Hardware project source files
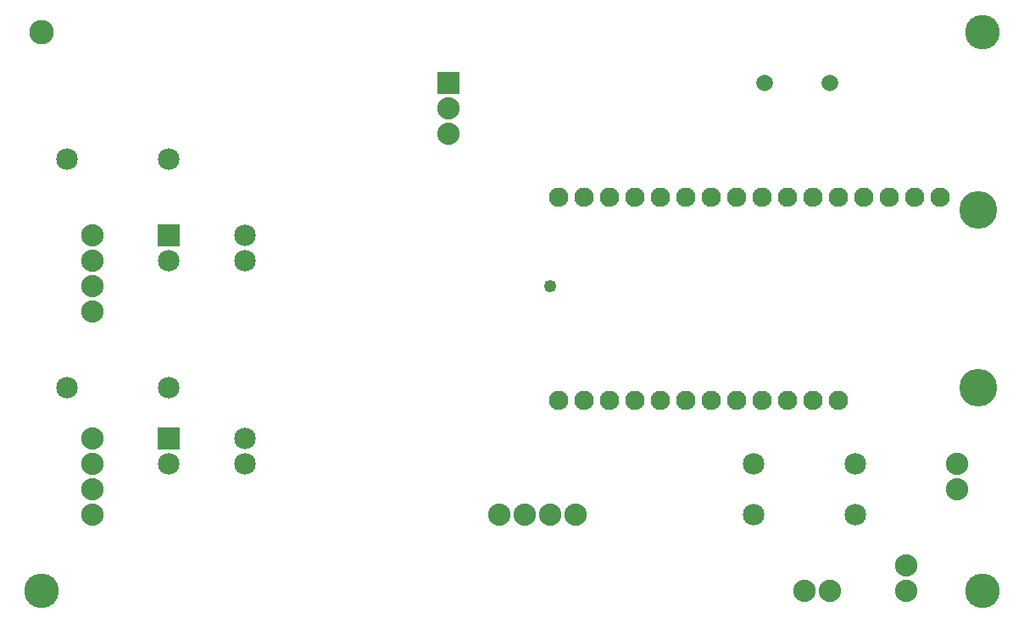
<source format=gbs>
G04 MADE WITH FRITZING*
G04 WWW.FRITZING.ORG*
G04 DOUBLE SIDED*
G04 HOLES PLATED*
G04 CONTOUR ON CENTER OF CONTOUR VECTOR*
%ASAXBY*%
%FSLAX23Y23*%
%MOIN*%
%OFA0B0*%
%SFA1.0B1.0*%
%ADD10C,0.049370*%
%ADD11C,0.135984*%
%ADD12C,0.096614*%
%ADD13C,0.088000*%
%ADD14C,0.085000*%
%ADD15C,0.076000*%
%ADD16C,0.148425*%
%ADD17C,0.065433*%
%ADD18R,0.088000X0.088000*%
%ADD19R,0.085000X0.085000*%
%LNMASK0*%
G90*
G70*
G54D10*
X2105Y1314D03*
G54D11*
X3807Y2313D03*
X3807Y113D03*
G54D12*
X107Y2313D03*
G54D11*
X107Y113D03*
G54D13*
X1707Y2113D03*
X1707Y2013D03*
X1707Y1913D03*
G54D14*
X607Y713D03*
X907Y713D03*
X607Y613D03*
X907Y613D03*
X607Y1513D03*
X907Y1513D03*
X607Y1413D03*
X907Y1413D03*
X207Y913D03*
X607Y913D03*
X207Y1813D03*
X607Y1813D03*
G54D15*
X2139Y863D03*
G54D16*
X3789Y913D03*
X3789Y1613D03*
G54D15*
X2339Y863D03*
X2539Y863D03*
X2239Y863D03*
X2739Y863D03*
X2439Y863D03*
X2939Y863D03*
X2639Y863D03*
X3139Y863D03*
X2839Y863D03*
X3639Y1663D03*
X3039Y863D03*
X3439Y1663D03*
X3239Y863D03*
X3239Y1663D03*
X3539Y1663D03*
X3039Y1663D03*
X3339Y1663D03*
X2839Y1663D03*
X3139Y1663D03*
X2639Y1663D03*
X2939Y1663D03*
X2439Y1663D03*
X2739Y1663D03*
X2239Y1663D03*
X2539Y1663D03*
X2339Y1663D03*
X2139Y1663D03*
G54D13*
X307Y413D03*
X307Y513D03*
X307Y613D03*
X307Y713D03*
X2207Y413D03*
X2107Y413D03*
X2007Y413D03*
X1907Y413D03*
X307Y1213D03*
X307Y1313D03*
X307Y1413D03*
X307Y1513D03*
X3107Y113D03*
X3107Y113D03*
X3207Y113D03*
X3707Y613D03*
X3707Y513D03*
X3507Y213D03*
X3507Y113D03*
G54D17*
X3207Y2113D03*
X2951Y2113D03*
G54D14*
X2907Y613D03*
X3307Y613D03*
X2907Y413D03*
X3307Y413D03*
G54D18*
X1707Y2113D03*
G54D19*
X607Y713D03*
X607Y1513D03*
G04 End of Mask0*
M02*
</source>
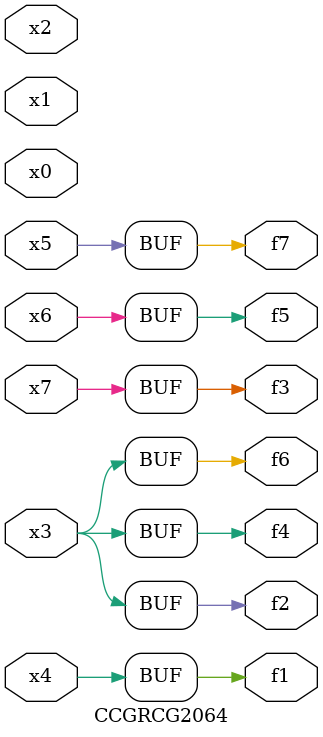
<source format=v>
module CCGRCG2064(
	input x0, x1, x2, x3, x4, x5, x6, x7,
	output f1, f2, f3, f4, f5, f6, f7
);
	assign f1 = x4;
	assign f2 = x3;
	assign f3 = x7;
	assign f4 = x3;
	assign f5 = x6;
	assign f6 = x3;
	assign f7 = x5;
endmodule

</source>
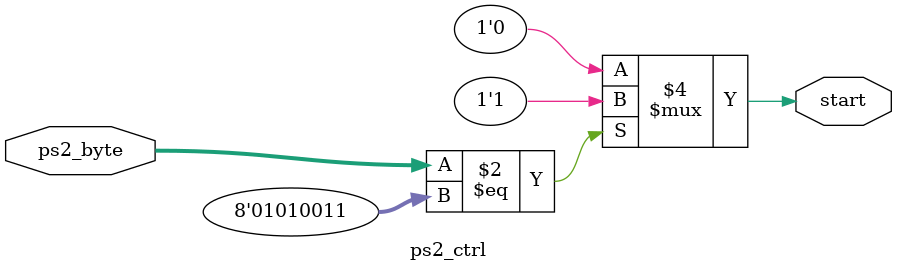
<source format=v>
`timescale 1ns / 1ps


module ps2_ctrl(
    input [7:0] ps2_byte,
    output reg start
    );
    always @(*) begin
        if (ps2_byte == 8'h53) begin
            start = 1;
        end
        else start = 0;
    end
endmodule

</source>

▸ **EXERCISE DIRECTIONS**
There should be an exact restatement of the lines from the line with "G04 HOLES PLATED*" through the last line of the entries above, and no pictures in it.

▸ **ANSWER SPACE**
G04 HOLES PLATED*
G04 CONTOUR ON CENTER OF CONTOUR VECTOR*
%ASAXBY*%
%FSLAX23Y23*%
%MOIN*%
%OFA0B0*%
%SFA1.0B1.0*%
%ADD10C,0.049370*%
%ADD11C,0.135984*%
%ADD12C,0.096614*%
%ADD13C,0.088000*%
%ADD14C,0.085000*%
%ADD15C,0.076000*%
%ADD16C,0.148425*%
%ADD17C,0.065433*%
%ADD18R,0.088000X0.088000*%
%ADD19R,0.085000X0.085000*%
%LNMASK0*%
G90*
G70*
G54D10*
X2105Y1314D03*
G54D11*
X3807Y2313D03*
X3807Y113D03*
G54D12*
X107Y2313D03*
G54D11*
X107Y113D03*
G54D13*
X1707Y2113D03*
X1707Y2013D03*
X1707Y1913D03*
G54D14*
X607Y713D03*
X907Y713D03*
X607Y613D03*
X907Y613D03*
X607Y1513D03*
X907Y1513D03*
X607Y1413D03*
X907Y1413D03*
X207Y913D03*
X607Y913D03*
X207Y1813D03*
X607Y1813D03*
G54D15*
X2139Y863D03*
G54D16*
X3789Y913D03*
X3789Y1613D03*
G54D15*
X2339Y863D03*
X2539Y863D03*
X2239Y863D03*
X2739Y863D03*
X2439Y863D03*
X2939Y863D03*
X2639Y863D03*
X3139Y863D03*
X2839Y863D03*
X3639Y1663D03*
X3039Y863D03*
X3439Y1663D03*
X3239Y863D03*
X3239Y1663D03*
X3539Y1663D03*
X3039Y1663D03*
X3339Y1663D03*
X2839Y1663D03*
X3139Y1663D03*
X2639Y1663D03*
X2939Y1663D03*
X2439Y1663D03*
X2739Y1663D03*
X2239Y1663D03*
X2539Y1663D03*
X2339Y1663D03*
X2139Y1663D03*
G54D13*
X307Y413D03*
X307Y513D03*
X307Y613D03*
X307Y713D03*
X2207Y413D03*
X2107Y413D03*
X2007Y413D03*
X1907Y413D03*
X307Y1213D03*
X307Y1313D03*
X307Y1413D03*
X307Y1513D03*
X3107Y113D03*
X3107Y113D03*
X3207Y113D03*
X3707Y613D03*
X3707Y513D03*
X3507Y213D03*
X3507Y113D03*
G54D17*
X3207Y2113D03*
X2951Y2113D03*
G54D14*
X2907Y613D03*
X3307Y613D03*
X2907Y413D03*
X3307Y413D03*
G54D18*
X1707Y2113D03*
G54D19*
X607Y713D03*
X607Y1513D03*
G04 End of Mask0*
M02*
</source>
<source format=v>
module CCGRCG2064(
	input x0, x1, x2, x3, x4, x5, x6, x7,
	output f1, f2, f3, f4, f5, f6, f7
);
	assign f1 = x4;
	assign f2 = x3;
	assign f3 = x7;
	assign f4 = x3;
	assign f5 = x6;
	assign f6 = x3;
	assign f7 = x5;
endmodule

</source>
<source format=v>
`timescale 1ns / 1ps


module ps2_ctrl(
    input [7:0] ps2_byte,
    output reg start
    );
    always @(*) begin
        if (ps2_byte == 8'h53) begin
            start = 1;
        end
        else start = 0;
    end
endmodule

</source>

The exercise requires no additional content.